Turn every line of text in the rows below into a Markdown table with the columns No. and Line. Number the lines in order, skip blank lines, and leave the pictures out.

---*---

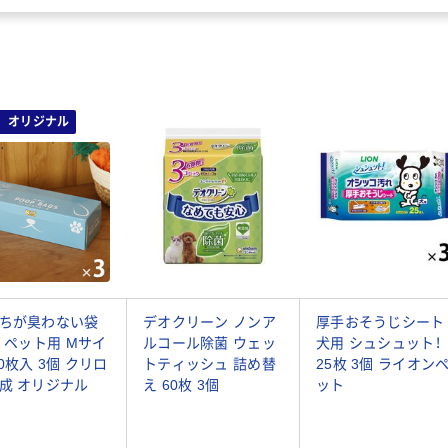
オリジナル
ちが臭わない袋
デオクリーン ノンア
厚手おそうじシート
S ペット用 Mサイ
ルコール除菌 ウェッ
犬用 シュシュット！
90枚入 3個 クリロ
トティッシュ 詰め替
25枚 3個 ライオン
成 オリジナル
え 60枚 3個
ット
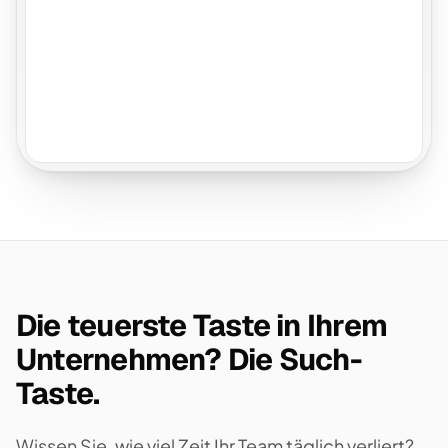
Die teuerste Taste in Ihrem
Unternehmen? Die Such-
Taste.
Wissen Sie, wie viel Zeit Ihr Team täglich verliert?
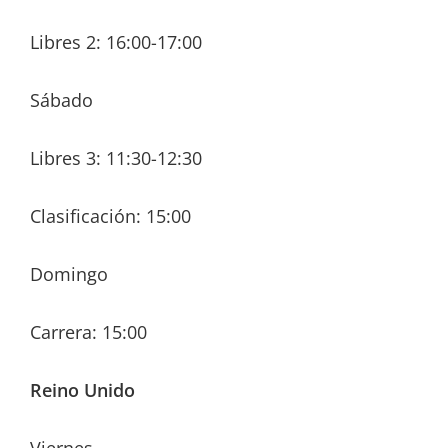
Libres 2: 16:00-17:00
Sábado
Libres 3: 11:30-12:30
Clasificación: 15:00
Domingo
Carrera: 15:00
Reino Unido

---*---

- _Task answer_
| No. | Line |
|---|---|
| 1 | オリジナル |
| 2 | ちが臭わない袋 |
| 3 | デオクリーン ノンア |
| 4 | 厚手おそうじシート |
| 5 | S ペット用 Mサイ |
| 6 | ルコール除菌 ウェッ |
| 7 | 犬用 シュシュット！ |
| 8 | 90枚入 3個 クリロ |
| 9 | トティッシュ 詰め替 |
| 10 | 25枚 3個 ライオン |
| 11 | 成 オリジナル |
| 12 | え 60枚 3個 |
| 13 | ット |
| 14 | Die teuerste Taste in Ihrem |
| 15 | Unternehmen? Die Such- |
| 16 | Taste. |
| 17 | Wissen Sie, wie viel Zeit Ihr Team täglich verliert? |
| 18 | Libres 2: 16:00-17:00 |
| 19 | Sábado |
| 20 | Libres 3: 11:30-12:30 |
| 21 | Clasificación: 15:00 |
| 22 | Domingo |
| 23 | Carrera: 15:00 |
| 24 | Reino Unido |